Extracted text —
##############################
Three international small-cap ETFs — GWX, PDN, and DLS — are giving investors a practical route into developed-market equities that have traded at some of their lowest valuations relative to U.S. large caps in decades, while also posting competitive returns over the past year.
| Ticker | 1-Year Return | YTD Return | Dividend Yield | Expense Ratio | AUM |
|---|---|---|---|---|---|
| GWX | ~25% | ~12% | 2.51% | 0.40% | ~$898M |
| PDN | ~20% | ~10% | 3.07% | 0.47% | $354M |
| DLS | ~17% | ~7% | 3.46% | 0.58% | $1.05B |
The MSCI EAFE Small Cap Index, which tracks developed-nation small caps outside the U.S. and Canada, has seen valuations compress to multi-decade lows against domestic large-cap benchmarks. Ex-U.S. developed market stocks have quietly outperformed the U.S. market in recent quarters, which makes the timing for these international small-cap ETFs worth paying attention to.
International Small-Cap ETFs: GWX, PDN, and DLS Compared
The SPDR S&P International Small Cap ETF (GWX) tracks the S&P Developed ex-U.S. Under $2 Billion Index, targeting companies with market caps between $100 million and $2 billion in developed countries. Japan, South Korea, Canada, and Australia lead on geography. Industrials make up roughly 22% of the portfolio, followed by information technology and materials.
The fund holds more than 2,000 stocks, with no single position exceeding about one-third of a percent. Per ETF.com, GWX’s AUM has grown to approximately $898 million. One structural detail that separates it: GWX’s annual portfolio turnover rate sits at just 14%, compared to a category average of 45.13%, which keeps transaction costs low and limits drag on returns.
The 1-year return of 25% and a 2.51% dividend yield make the 0.40% expense ratio defensible. Year-to-date returns of around 12% have been solid, if not the group’s standout.
The Invesco RAFI Developed Markets ex-U.S. Small-Mid ETF (PDN) runs a fundamentally weighted approach, scoring stocks on four measures: book value plus intangibles, adjusted cash flow, adjusted sales, and dividends plus buybacks. The underlying index covers roughly 1,500 common stocks, skewing toward small and mid-sized developed-market companies outside the U.S.
Per the Invesco PDN fact sheet, the fund commits at least 90% of total assets to index securities and also holds American Depositary Receipts and global depositary receipts, which broadens liquidity access for U.S.-listed investors. The portfolio of around 1,600 positions leans on industrials, financials, and materials, with Japan, Canada, South Korea, and the U.K. at the top.
##############################
Source material —
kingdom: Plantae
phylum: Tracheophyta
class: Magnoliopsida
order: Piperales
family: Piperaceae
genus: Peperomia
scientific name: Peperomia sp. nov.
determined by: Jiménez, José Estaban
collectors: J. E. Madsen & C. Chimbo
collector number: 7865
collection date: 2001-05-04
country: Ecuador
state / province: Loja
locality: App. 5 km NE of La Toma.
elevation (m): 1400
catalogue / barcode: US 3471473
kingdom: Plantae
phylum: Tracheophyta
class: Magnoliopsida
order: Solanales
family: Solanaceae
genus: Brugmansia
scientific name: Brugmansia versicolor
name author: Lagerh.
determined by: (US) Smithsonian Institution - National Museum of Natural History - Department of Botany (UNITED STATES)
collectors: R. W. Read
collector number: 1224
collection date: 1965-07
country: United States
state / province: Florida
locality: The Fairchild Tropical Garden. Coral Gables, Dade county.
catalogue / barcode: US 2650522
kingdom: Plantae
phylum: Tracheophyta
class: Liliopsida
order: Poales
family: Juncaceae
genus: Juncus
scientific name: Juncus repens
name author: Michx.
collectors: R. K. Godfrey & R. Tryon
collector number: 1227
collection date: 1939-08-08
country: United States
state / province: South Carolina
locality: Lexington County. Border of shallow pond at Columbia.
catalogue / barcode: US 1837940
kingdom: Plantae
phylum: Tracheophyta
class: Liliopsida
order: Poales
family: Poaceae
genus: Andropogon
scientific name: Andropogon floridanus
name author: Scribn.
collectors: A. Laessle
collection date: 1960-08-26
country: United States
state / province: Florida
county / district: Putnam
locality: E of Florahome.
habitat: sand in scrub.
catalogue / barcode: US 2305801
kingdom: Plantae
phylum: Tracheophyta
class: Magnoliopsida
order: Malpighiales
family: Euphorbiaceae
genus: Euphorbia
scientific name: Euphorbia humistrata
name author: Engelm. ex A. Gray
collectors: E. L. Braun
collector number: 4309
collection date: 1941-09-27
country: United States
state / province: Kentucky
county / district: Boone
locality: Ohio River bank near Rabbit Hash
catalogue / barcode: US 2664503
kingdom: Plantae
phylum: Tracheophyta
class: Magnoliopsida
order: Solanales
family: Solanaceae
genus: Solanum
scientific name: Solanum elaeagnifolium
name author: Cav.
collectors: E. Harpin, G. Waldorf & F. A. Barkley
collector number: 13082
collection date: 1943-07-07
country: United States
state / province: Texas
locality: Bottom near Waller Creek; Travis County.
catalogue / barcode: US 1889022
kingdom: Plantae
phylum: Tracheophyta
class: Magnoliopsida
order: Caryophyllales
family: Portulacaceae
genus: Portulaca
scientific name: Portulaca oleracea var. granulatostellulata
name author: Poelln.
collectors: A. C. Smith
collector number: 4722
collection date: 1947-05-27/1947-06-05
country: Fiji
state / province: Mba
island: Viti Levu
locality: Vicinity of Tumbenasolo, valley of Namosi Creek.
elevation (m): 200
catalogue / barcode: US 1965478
##############################
Work request 1 —
Answer these questions using the article on international small-cap ETFs.
(a) What is the annual portfolio turnover rate of GWX?
(b) What minimum share of total assets does PDN commit to index securities?
(c) What expense ratio does the table list for DLS?
Work request 2 —
Continue the article on international small-cap ETFs from where it stops.
The data are not needed for this exercise.

Task answer 1 —
(a) 14%
(b) At least 90%
(c) 0.58%

Task answer 2 —
PDN’s expense ratio of 0.47% runs slightly above GWX’s, and trailing returns are a bit softer: roughly 20% over one year and 10% YTD. But its 3.07% dividend yield is a meaningful step up. For investors who believe the factor methodology adds value over a pure cap-weighted structure, the small extra cost is the real question to weigh.
DLS Offers the Highest Yield, With a Return Trade-Off
The WisdomTree International SmallCap Dividend Fund (DLS) takes a different angle: it screens specifically for dividend-paying small caps in developed markets outside the U.S. and Canada. The result is a portfolio of more than 1,000 holdings that combines geographic and size diversification with an income overlay.
DLS carries the highest stated yield of the three at 3.46%, but investors should read that alongside the fund’s 30-day SEC yield of 2.88% as of June 9, 2026, which is the standardized figure that reflects current portfolio income more precisely. Both numbers point to a meaningful income component, just not identical ones.
Returns are the weakest of the three: approximately 17% over one year and 7% YTD. The expense ratio of 0.58% is also the highest. The appeal is the income angle paired with holdings that rarely overlap with conventional dividend strategies, given the size and geography filters. For a dividend-focused portfolio seeking diversification beyond domestic names, DLS fills a niche the other two do not.
All three of these international small-cap ETFs share a core thesis: developed-market small caps outside the U.S. are cheap relative to history, and momentum has started to build. The divergence is in how each fund weights that exposure, and how much income an investor wants to extract from it. GWX is the lowest-cost, highest-turnover-efficiency option. PDN adds factor weighting and a better yield. DLS maximizes income with a return trade-off.
The real test comes if U.S. dollar weakness continues: a softer dollar historically amplifies returns on unhedged international funds, and none of these three hedge currency exposure.